Of course, all of this is much easier if the solo has an assistant.  The solo should speak to the assistant about the projected arrangements, including working with the caretaker.  Yet, in some instances, assistants have only limited information or are not capable of taking charge of administering the practice.  Regardless, a solo does not want an assistant engaging in the unauthorized practice of law or taking on responsibilities that should be handled by a lawyer.  There should be sufficient money in the solo’s operating account to pay the assistant, in case it is a protracted disability, because that person could be critical to a practice continuing until the solo is ready to again take charge.

There is a helpful shortcut, a “Master Memo” setting out the way to access and utilize the above information that could avoid confusion and reinvention of the wheel.  The memo should include: how to access the calendar and To Do List, where to find client and adversary contact information, where all the hard copy current files are if applicable and the password to access your computer remotely (this may be tricky due to trust and security issues).
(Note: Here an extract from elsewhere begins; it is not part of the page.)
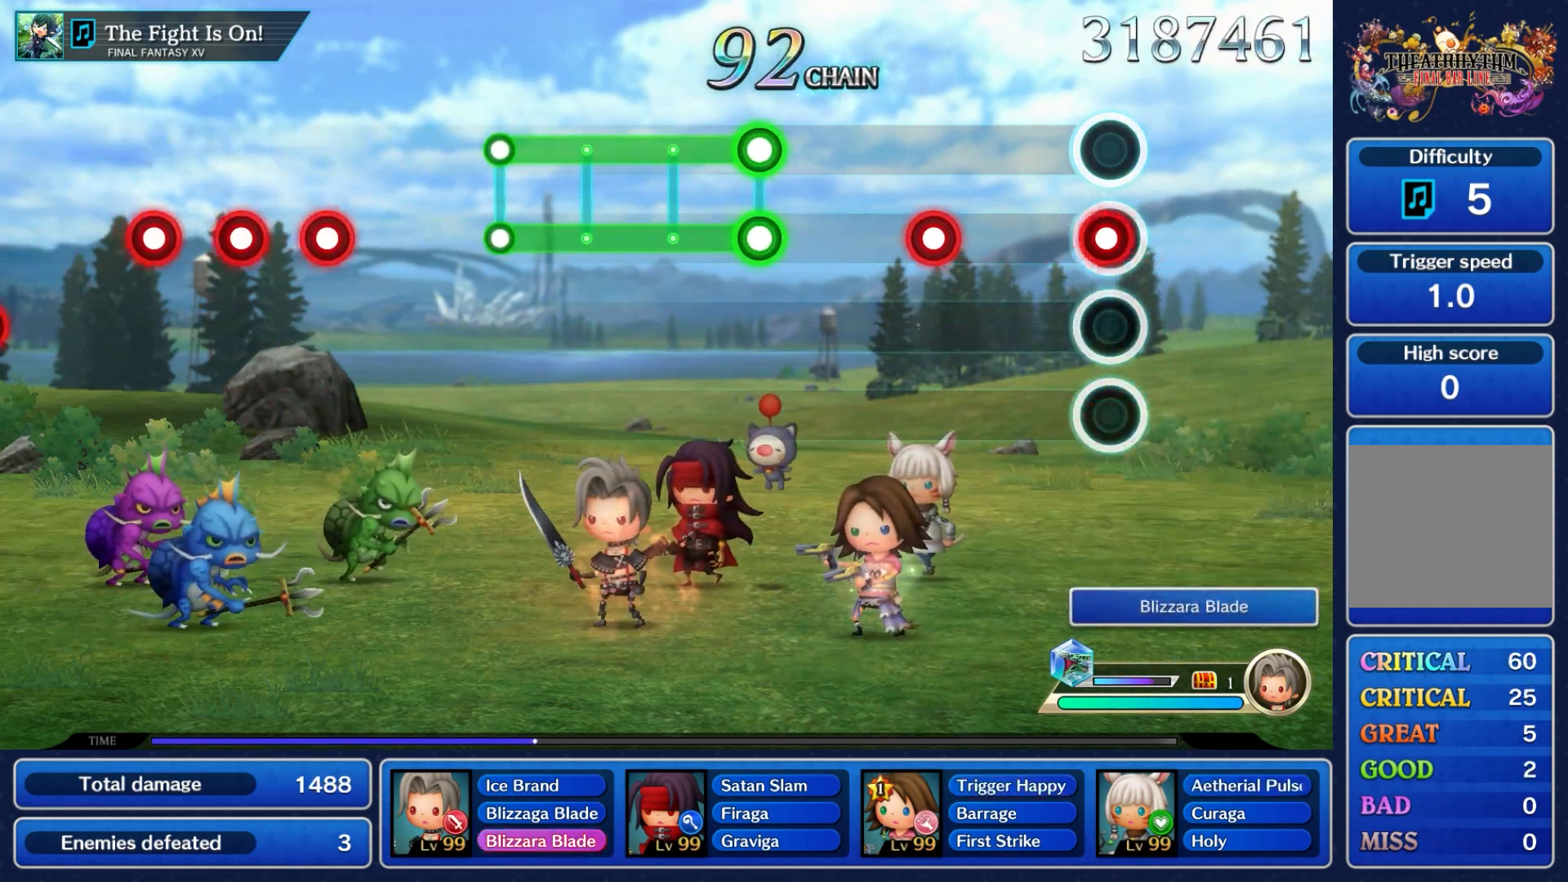
{"buttons": ["A"], "left_stick": "center", "right_stick": "center", "events": [[33, "A", "down"], [200, "A", "up"], [433, "A", "down"]]}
Appoint a Co-Signatory On The Trust Account

In some practices, the flow of escrow money is critical for clients.  Thus, the solo should have a lawyer co-signatory on the account already in place so transactions are not delayed and settlement money is not held up.  In fact, it is a good idea to have a co-signatory for the operating account too.  Unlike for an escrow account, the co-signatory does not have to be a lawyer.  It can be a non-lawyer spouse or adult child, just so there is access.  This will also facilitate paying critical bills, such as rent, legal malpractice and the assistant.  Collecting fees, the lifeblood of any practice, may be difficult, but the assistant can be instructed on how to proceed with sending bills even if the solo is temporarily unavailable.

Conclusion

Every solo’s practice is different.  For instance, can the solo’s assistant handle most of the administrative issues with a small amount of help from a friendly lawyer?  Is it practical or feasible to have the temporary caretaker adjourn all deadlines with the intent to reassess the cases in the near future?  Is it necessary to point out critical deadlines in which the client will have to immediately retain new counsel to finish an urgent transaction?  Each solo will have to prepare based upon their own practice.

This simplified summary is to motivate solos to prepare for the unthinkable.  The considerations noted above are part of a much larger plan that is necessary for solos for the long term when contemplating serious health issues, disability and death.  The New York State Bar has published a great manual for such situations titled, NYSBA Planning Ahead Guide, How to Establish an Advance Exit Plan to Protect your Clients’ Interests in the Event of your Disability, Retirement or Death (2nd Ed.).  Many solos are woefully unprepared for a sudden and serious illness.  A little preparation can protect clients, which in turn, protects solos and their families from a COVID-19 nightmare.